In June 1979, Alcala beat, raped and strangled Charlotte Lamb, a 33-year-old legal secretary, in the laundry room of her El Segundo apartment complex, authorities said. That same month, he raped and murdered Jill Parenteau, 21, strangling her with a cord or a stocking in her Burbank apartment, they said.
Alcala's blood was collected from the scene after he cut himself crawling out a window, the prosecutor said, adding, "Based on a semi-rare blood match, Alcala was linked to the murder."
He was charged with murdering Parenteau, but the case was dismissed after he was convicted of killing 12-year-old Robin Samsoe, also in 1979.
Alcala approached the girl at the beach in Huntington Beach, California, and asked her to pose for pictures, authorities said.
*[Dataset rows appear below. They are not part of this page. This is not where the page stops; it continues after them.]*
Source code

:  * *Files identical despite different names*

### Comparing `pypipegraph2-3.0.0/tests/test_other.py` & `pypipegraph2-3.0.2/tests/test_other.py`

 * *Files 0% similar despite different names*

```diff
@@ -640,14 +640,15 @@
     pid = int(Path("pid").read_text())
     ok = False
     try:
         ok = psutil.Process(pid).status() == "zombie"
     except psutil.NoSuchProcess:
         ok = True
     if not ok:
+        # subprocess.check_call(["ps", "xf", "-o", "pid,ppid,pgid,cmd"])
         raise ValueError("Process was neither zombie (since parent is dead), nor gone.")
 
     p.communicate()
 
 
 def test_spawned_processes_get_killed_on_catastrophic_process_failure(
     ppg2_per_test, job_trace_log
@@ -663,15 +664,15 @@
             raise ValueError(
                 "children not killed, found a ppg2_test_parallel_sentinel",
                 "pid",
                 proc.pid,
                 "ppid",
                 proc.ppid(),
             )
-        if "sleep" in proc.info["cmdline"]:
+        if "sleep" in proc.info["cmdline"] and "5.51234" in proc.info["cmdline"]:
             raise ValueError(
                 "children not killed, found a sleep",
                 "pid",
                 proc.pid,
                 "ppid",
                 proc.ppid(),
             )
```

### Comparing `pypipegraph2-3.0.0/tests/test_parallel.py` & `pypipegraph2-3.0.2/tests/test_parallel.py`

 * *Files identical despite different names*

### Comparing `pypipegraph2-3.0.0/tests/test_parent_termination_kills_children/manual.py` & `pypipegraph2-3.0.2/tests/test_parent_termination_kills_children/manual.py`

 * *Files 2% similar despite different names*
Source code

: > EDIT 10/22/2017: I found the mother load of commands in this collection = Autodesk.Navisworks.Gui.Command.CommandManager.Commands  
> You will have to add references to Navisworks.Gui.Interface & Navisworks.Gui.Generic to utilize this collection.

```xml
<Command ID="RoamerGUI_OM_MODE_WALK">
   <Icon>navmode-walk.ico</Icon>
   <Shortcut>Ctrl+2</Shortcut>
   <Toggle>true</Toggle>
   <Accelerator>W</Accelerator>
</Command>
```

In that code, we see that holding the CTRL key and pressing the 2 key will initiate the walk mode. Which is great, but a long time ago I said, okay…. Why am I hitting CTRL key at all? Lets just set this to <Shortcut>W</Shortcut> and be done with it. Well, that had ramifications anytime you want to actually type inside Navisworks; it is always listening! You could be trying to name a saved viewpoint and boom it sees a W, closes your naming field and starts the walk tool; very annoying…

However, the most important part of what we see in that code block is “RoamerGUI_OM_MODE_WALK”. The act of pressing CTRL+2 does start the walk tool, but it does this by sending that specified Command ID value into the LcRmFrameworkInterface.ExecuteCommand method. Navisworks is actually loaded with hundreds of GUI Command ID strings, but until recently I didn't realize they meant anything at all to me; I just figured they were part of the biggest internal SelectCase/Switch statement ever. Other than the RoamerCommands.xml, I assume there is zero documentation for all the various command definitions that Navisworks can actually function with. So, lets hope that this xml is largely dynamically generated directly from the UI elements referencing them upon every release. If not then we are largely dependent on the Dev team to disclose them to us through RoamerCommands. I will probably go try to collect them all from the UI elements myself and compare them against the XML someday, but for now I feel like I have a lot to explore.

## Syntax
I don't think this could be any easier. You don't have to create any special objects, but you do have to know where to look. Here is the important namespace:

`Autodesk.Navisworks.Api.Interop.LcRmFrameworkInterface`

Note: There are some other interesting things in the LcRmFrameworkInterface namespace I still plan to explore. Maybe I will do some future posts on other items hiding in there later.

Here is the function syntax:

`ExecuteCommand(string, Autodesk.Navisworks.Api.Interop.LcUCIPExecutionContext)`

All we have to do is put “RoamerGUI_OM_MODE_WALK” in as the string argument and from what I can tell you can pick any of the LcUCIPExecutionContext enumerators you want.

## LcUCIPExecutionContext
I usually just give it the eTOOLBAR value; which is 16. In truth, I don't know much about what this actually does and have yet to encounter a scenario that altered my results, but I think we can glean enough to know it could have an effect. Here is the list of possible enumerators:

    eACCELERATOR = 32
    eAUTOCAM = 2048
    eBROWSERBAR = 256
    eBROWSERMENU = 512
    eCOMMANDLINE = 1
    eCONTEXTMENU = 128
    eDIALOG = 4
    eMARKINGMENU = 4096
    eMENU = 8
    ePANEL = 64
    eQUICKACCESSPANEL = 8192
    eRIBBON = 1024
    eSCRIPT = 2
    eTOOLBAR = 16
She did, they said, and Alcala then kidnapped and murdered her, dumping her body in the foothills of the San Gabriel Mountains.
Alcala was convicted in Samsoe's killing in 1980 and sentenced to death, but the California Supreme Court subsequently overturned his conviction. A second trial, in 1986, also resulted in a death sentence, but it was overturned by the 9th U.S. Circuit Court of Appeals.
As he awaited a third trial, Alcala's DNA was linked to the crime scenes in the Barcomb, Wixted and Lamb cases, and he was charged with killing them and Parenteau.
Jed Mills, who was "Bachelor No. 2" on "The Dating Game" alongside Alcala's "Bachelor No. 1," recalled that he had an almost immediate aversion to him. "Something about him, I could not be near him," Mills said last year.
Alcala succeeded in charming bachelorette Cheryl Bradshaw from the other side of the game show's wall. But she declined the date that the show offered them: tennis lessons, tennis clothes and a trip to an amusement park.